=== Provided text ===
*** Begin section ***

A Small group of Bible references account for over three-hundred of Shakespeare’s ~1500 allusions to the Bible. For one example, the graphic (Figure 1) illustrates seven allusions/echoes of Romans 7.20 in Shakespeare.

Figure one: Seven Shakespeare allusions to the concept of Romans 7.20, showing original correction in de Vere Geneva Bible.
Image courtesy Andrew Meit.

“Diagnostic” refers to the relevant methodology of the distinction between a “screening test” and a “test for specificity.” It’s been well established for over a century now that Edward de Vere, 17th Earl of Oxford, passes the “screening test” for Shakespeare in multiple independent ways: known as the “best for comedy” in his own lifetime, a patron of players and poet who visited Italy, etc.

And, surprise, surprise, he owned a Geneva Bible – surviving today in the archives of the Folger Shakespeare Library – among other significant Shakespeare sources.

*** End section ***

=== Dataset excerpts ===
*** Begin section ***

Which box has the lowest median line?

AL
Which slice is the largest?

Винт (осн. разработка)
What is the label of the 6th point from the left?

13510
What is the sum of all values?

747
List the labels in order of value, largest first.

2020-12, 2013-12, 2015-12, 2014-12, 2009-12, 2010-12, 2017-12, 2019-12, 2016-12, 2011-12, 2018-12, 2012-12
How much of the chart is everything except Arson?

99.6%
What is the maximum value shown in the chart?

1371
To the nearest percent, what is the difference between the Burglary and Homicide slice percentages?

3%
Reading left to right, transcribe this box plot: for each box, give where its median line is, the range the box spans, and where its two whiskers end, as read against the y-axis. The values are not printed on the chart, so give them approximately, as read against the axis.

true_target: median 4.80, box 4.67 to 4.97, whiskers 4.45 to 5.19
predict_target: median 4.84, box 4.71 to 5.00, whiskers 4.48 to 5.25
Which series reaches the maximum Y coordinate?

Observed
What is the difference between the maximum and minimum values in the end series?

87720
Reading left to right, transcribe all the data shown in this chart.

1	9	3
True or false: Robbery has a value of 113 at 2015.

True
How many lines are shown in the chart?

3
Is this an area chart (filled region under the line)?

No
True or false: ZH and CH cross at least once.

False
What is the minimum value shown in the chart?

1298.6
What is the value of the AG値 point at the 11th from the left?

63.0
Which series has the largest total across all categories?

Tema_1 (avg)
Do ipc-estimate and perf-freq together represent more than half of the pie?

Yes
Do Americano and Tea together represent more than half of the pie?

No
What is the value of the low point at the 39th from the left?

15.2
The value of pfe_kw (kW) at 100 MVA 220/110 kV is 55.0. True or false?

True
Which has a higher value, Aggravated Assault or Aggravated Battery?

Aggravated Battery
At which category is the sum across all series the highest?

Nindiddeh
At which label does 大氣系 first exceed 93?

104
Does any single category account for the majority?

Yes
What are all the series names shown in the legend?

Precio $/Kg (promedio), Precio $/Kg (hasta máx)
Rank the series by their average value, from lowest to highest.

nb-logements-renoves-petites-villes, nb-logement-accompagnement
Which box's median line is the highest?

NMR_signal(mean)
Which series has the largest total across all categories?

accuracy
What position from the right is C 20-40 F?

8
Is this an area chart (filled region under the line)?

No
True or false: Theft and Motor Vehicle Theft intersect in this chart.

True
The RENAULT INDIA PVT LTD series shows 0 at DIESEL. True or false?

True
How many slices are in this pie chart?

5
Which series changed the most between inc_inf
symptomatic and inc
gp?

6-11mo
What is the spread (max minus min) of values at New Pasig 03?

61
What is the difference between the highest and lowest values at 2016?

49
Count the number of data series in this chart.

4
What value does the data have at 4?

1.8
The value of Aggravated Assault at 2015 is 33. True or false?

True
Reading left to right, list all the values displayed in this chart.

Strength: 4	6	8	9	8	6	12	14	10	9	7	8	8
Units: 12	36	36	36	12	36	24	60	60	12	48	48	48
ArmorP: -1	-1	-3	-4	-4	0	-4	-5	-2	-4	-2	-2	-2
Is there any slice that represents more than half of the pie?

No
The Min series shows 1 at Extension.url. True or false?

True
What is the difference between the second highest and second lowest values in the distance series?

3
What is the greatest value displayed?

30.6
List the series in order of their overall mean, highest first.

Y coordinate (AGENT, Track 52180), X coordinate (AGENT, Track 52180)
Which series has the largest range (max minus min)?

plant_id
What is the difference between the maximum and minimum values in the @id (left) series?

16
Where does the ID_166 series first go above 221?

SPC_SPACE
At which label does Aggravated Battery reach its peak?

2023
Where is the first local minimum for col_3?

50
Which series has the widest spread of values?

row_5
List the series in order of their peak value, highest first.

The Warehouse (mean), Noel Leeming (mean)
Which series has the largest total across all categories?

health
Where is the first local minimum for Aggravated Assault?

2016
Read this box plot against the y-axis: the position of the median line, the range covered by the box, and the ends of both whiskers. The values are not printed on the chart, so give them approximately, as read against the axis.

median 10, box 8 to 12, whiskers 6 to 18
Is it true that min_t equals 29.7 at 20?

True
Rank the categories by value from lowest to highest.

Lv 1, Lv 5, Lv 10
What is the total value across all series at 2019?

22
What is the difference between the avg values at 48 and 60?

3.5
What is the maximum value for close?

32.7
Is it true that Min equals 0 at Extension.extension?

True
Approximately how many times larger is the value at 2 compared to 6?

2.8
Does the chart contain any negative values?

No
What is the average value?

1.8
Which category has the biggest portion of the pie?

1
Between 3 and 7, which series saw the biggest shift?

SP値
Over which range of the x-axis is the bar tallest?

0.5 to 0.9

*** End section ***

=== Parts of the exercise ===
• A. According to the passage on Shakespeare's Bible allusions, where does Edward de Vere's Geneva Bible survive today?
• B. From the passage on Shakespeare's Bible allusions, extract verbatim the part that opens with the words containing "A Small group" and closes with "visited Italy, etc.".
• C. Extend the passage on Shakespeare's Bible allusions, picking up after its final sentence.
The material above is separate from the passage on Shakespeare's Bible allusions.

=== Results for each task ===
• A. In the archives of the Folger Shakespeare Library.

• B.
A Small group of Bible references account for over three-hundred of Shakespeare’s ~1500 allusions to the Bible. For one example, the graphic (Figure 1) illustrates seven allusions/echoes of Romans 7.20 in Shakespeare.

Figure one: Seven Shakespeare allusions to the concept of Romans 7.20, showing original correction in de Vere Geneva Bible.
Image courtesy Andrew Meit.

“Diagnostic” refers to the relevant methodology of the distinction between a “screening test” and a “test for specificity.” It’s been well established for over a century now that Edward de Vere, 17th Earl of Oxford, passes the “screening test” for Shakespeare in multiple independent ways: known as the “best for comedy” in his own lifetime, a patron of players and poet who visited Italy, etc.

• C.
And, we know that many of the annotations and underlined passages in his Bible point in highly specific ways toward Shakespeare’s Bible allusions as documented in books by Richmond Noble, Naseeb Shaheen, and others.

But this still understates the weight and significance of the evidence in this book.

Not all Shakespeare’s bible allusions are equal. Some 81 of them account for as many as 20% of the total references to the Bible in Shakespeare, and many of these are marked in the de Vere Bible.

In fact, 49 of 81 Shakespeare “Bible Diagnostics” are found in the material record of de Vere’s writing, either in the Bible or – in three cases – in references in his surviving letters. As shown below (Figure two), these include thirty in the annotations of his Geneva Bible, three from his letters, and 16 more either through parallelism, adjacent location, or cross referencing (see dissertation).

Graphic courtesy Andrew Meit.

Details forthcoming.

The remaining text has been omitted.